Transcribe each entry. Change nothing.

*** Opening MATERIAL SHOWN ***

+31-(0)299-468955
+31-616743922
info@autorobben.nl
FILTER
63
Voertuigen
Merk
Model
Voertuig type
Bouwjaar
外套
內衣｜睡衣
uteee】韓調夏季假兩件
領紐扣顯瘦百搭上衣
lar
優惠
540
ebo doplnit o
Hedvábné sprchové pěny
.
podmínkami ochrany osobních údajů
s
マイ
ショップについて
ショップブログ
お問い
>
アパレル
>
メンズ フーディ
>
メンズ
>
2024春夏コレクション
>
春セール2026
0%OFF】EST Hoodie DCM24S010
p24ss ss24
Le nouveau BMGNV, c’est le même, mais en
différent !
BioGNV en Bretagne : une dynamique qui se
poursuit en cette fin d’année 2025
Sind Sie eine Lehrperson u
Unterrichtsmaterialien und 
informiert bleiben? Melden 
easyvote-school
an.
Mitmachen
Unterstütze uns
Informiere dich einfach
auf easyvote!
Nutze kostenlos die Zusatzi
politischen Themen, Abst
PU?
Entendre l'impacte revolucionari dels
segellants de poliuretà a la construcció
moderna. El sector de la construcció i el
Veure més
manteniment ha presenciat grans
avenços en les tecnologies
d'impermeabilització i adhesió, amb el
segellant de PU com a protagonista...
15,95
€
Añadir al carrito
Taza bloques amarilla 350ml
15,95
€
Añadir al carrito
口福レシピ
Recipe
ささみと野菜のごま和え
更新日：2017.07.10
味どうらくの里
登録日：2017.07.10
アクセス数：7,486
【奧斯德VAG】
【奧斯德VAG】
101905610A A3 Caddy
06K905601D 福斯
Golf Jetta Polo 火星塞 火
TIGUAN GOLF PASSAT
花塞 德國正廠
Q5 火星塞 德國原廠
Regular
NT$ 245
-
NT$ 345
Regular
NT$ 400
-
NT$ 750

*** Closing MATERIAL SHOWN ***

▶ RESULT OF THE TASK:
+31-(0)299-468955
+31-616743922
info@autorobben.nl
FILTER
63
Voertuigen
Merk
Model
Voertuig type
Bouwjaar
外套
內衣｜睡衣
uteee】韓調夏季假兩件
領紐扣顯瘦百搭上衣
lar
優惠
540
ebo doplnit o
Hedvábné sprchové pěny
.
podmínkami ochrany osobních údajů
s
マイ
ショップについて
ショップブログ
お問い
>
アパレル
>
メンズ フーディ
>
メンズ
>
2024春夏コレクション
>
春セール2026
0%OFF】EST Hoodie DCM24S010
p24ss ss24
Le nouveau BMGNV, c’est le même, mais en
différent !
BioGNV en Bretagne : une dynamique qui se
poursuit en cette fin d’année 2025
Sind Sie eine Lehrperson u
Unterrichtsmaterialien und 
informiert bleiben? Melden 
easyvote-school
an.
Mitmachen
Unterstütze uns
Informiere dich einfach
auf easyvote!
Nutze kostenlos die Zusatzi
politischen Themen, Abst
PU?
Entendre l'impacte revolucionari dels
segellants de poliuretà a la construcció
moderna. El sector de la construcció i el
Veure més
manteniment ha presenciat grans
avenços en les tecnologies
d'impermeabilització i adhesió, amb el
segellant de PU com a protagonista...
15,95
€
Añadir al carrito
Taza bloques amarilla 350ml
15,95
€
Añadir al carrito
口福レシピ
Recipe
ささみと野菜のごま和え
更新日：2017.07.10
味どうらくの里
登録日：2017.07.10
アクセス数：7,486
【奧斯德VAG】
【奧斯德VAG】
101905610A A3 Caddy
06K905601D 福斯
Golf Jetta Polo 火星塞 火
TIGUAN GOLF PASSAT
花塞 德國正廠
Q5 火星塞 德國原廠
Regular
NT$ 245
-
NT$ 345
Regular
NT$ 400
-
NT$ 750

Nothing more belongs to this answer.